After serving in Northern Island, Iraq and Bosnia you would be forgiven for wanting a rest.

But after hanging up his army boots following 18 years’ service, former soldier Mike Taylor and his  teacher wife Helen, still had a calling to help others.

In 2010, the couple sold everything to set up the charity The Bridge for Heroes in King’s Lynn – the country’s first dedicated facility to offer emotional support for members of the military, veterans, and their families.

The couple, who now have 10-year-old son Jacob, wanted to particularly help people with  the early stages of post-traumatic stress disorder (PTSD).

“We expected one or two people to come in but, in the first year, we had 50,” said Mike, who is now helping around 700 people.

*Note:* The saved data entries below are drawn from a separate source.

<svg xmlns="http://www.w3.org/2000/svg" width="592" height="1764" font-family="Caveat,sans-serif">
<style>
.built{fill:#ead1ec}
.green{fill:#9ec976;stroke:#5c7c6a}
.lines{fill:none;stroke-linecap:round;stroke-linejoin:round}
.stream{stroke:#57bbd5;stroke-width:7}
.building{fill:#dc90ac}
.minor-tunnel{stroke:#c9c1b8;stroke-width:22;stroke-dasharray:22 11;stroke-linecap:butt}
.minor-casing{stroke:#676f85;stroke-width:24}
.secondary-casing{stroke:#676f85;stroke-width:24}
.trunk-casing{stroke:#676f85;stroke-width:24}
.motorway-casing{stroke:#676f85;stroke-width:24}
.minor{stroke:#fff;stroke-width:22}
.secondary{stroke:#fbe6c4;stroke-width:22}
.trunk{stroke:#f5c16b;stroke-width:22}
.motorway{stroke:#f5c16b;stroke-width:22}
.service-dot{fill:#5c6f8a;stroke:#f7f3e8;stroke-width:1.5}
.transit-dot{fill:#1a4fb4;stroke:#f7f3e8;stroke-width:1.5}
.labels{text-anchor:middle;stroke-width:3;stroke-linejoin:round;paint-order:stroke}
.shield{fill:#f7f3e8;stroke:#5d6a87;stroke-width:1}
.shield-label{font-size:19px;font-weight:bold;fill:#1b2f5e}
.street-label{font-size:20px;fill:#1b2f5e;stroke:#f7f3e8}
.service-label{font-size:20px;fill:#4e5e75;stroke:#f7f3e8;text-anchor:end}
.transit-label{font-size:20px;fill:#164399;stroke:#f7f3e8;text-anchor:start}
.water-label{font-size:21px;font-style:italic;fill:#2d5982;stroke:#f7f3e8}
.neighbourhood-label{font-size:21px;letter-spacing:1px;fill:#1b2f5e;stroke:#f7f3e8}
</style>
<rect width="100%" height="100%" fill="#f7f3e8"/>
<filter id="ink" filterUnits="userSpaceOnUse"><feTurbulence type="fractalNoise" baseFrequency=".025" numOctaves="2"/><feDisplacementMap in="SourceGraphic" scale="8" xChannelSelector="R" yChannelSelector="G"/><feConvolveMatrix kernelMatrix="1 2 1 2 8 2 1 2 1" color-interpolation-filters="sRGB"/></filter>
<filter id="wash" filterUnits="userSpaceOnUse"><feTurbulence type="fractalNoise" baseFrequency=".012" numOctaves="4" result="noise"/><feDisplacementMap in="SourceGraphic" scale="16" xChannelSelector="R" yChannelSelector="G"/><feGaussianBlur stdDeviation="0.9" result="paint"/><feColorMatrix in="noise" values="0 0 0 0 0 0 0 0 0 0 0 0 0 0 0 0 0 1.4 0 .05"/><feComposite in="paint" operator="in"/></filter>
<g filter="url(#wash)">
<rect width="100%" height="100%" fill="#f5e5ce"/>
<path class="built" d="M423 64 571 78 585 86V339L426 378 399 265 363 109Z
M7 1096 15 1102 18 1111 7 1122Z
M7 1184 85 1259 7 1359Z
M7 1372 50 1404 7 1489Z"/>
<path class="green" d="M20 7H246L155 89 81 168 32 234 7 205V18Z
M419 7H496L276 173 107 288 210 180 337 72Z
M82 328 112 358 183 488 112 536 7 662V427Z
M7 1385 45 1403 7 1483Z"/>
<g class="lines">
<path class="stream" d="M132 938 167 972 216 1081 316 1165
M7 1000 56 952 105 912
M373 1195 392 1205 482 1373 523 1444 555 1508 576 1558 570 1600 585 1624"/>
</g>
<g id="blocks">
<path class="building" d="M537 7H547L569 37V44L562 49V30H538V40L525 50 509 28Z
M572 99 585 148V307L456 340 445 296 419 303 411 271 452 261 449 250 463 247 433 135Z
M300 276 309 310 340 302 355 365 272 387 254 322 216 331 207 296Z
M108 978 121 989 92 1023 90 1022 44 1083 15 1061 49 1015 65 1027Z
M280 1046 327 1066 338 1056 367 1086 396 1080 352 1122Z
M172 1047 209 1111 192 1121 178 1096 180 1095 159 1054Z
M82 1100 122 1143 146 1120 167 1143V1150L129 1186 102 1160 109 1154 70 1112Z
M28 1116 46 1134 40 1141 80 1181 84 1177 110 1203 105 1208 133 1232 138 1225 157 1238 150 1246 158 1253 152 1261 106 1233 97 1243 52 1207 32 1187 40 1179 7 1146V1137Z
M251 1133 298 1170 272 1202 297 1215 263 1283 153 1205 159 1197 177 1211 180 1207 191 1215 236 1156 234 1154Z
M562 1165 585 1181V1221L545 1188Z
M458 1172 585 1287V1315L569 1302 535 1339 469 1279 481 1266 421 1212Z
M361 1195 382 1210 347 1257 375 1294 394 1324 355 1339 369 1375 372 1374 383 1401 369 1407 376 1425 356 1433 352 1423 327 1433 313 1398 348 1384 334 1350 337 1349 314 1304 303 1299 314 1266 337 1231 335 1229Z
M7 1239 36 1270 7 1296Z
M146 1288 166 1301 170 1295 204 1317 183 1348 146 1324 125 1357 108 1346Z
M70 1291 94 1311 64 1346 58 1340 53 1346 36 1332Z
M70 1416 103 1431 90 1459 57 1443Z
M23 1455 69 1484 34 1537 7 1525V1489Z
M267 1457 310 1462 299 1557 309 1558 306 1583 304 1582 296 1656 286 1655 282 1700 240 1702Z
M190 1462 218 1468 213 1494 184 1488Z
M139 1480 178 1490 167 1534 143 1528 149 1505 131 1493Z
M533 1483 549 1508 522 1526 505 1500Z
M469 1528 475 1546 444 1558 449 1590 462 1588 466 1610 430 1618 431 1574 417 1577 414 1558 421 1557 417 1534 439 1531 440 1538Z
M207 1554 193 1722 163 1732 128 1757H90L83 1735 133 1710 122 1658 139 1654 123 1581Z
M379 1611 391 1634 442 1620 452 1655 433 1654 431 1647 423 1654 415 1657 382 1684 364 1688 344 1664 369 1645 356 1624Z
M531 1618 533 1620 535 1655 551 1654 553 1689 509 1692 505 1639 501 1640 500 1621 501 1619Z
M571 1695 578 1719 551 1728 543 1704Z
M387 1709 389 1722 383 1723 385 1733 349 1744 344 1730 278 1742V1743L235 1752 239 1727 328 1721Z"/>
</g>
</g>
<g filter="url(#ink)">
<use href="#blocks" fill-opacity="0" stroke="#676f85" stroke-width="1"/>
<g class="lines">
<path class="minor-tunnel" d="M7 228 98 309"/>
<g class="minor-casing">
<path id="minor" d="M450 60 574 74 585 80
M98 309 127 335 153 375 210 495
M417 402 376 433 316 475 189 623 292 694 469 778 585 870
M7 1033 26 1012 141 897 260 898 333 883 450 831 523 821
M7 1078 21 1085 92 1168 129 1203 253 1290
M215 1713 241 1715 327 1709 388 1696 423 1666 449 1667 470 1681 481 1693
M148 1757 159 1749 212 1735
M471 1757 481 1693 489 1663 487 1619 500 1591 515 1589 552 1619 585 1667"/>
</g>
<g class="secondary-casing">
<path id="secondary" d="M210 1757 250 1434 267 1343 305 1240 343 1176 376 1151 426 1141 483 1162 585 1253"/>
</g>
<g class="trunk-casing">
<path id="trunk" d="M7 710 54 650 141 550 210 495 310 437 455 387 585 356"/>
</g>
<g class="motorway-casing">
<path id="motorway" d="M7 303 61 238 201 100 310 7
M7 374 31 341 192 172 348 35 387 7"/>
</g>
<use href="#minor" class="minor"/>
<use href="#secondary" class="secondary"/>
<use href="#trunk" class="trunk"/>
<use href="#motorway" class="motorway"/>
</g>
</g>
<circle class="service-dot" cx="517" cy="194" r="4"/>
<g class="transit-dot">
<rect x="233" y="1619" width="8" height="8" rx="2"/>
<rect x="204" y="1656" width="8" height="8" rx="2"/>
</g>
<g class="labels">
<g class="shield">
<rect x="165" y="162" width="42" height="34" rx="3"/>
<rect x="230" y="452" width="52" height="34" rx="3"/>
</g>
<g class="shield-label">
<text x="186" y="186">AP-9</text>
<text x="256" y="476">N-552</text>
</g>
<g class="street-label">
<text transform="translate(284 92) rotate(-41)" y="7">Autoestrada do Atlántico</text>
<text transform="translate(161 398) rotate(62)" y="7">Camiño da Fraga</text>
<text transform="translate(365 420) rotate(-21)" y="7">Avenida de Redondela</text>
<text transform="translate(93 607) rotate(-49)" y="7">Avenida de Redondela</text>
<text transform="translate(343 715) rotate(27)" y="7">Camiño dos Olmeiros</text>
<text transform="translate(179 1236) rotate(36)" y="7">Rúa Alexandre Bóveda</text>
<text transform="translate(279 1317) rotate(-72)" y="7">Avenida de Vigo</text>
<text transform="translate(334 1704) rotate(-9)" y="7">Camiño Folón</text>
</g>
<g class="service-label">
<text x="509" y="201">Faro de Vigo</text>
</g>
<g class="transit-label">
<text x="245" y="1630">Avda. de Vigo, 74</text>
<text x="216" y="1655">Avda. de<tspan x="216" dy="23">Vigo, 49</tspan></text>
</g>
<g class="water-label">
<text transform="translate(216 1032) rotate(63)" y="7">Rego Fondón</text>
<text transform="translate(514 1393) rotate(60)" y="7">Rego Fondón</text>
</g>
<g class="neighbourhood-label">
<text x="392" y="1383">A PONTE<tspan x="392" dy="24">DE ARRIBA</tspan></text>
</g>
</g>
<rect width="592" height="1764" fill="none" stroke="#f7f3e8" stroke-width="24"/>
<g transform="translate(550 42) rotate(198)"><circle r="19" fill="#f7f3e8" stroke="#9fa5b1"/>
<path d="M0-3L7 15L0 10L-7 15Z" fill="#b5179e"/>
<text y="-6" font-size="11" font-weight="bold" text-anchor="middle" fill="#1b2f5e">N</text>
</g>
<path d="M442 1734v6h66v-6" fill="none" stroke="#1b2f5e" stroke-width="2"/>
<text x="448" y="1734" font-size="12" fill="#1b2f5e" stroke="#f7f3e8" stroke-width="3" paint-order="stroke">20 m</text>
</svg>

Mike, who was in the Household Cavalry and Royal Armoured Corps, said suicide, isolation and loneliness was on the increase among those who leave the forces.

He explained: “Squaddies learn not to be emotional. Someone once gave me an analogy of it: soldiers are like Lego people – they are taken apart and then glued back together to make super Lego people equipped to deal with harsh conditions.

“But it’s pulling them apart which can be difficult. Their resilience is high, like being able to patrol for 11 days. But, after (leaving the services) they don’t know how to relax and start worrying  – often about the small things.”

Mike has recently revealed he tried to end his life after returning from a tour in Bosnia in 1998.

“Just in that second it could’ve been over,” he said. “And since I have spoken out, people have come forward. I was on radio the other day talking about it and a lieutenant colonel phoned in saying he had also felt suicidal.”

Mike urged people who are feeling depressed to seek help and said there were organisations which could provide support such as Help for Heroes, the Ministry of Defence and, of course, The Bridge for Heroes.

He said: “It takes a person on average seven times to walk through the door to see us. But so far, we have has a 100 per cent success rate.”

The contact centre in Clough Lane is open to the public from 10am to 4pm, Tuesdays to Saturdays, and service personnel and families from all British Armed Services can pop-in for a free tea or coffee.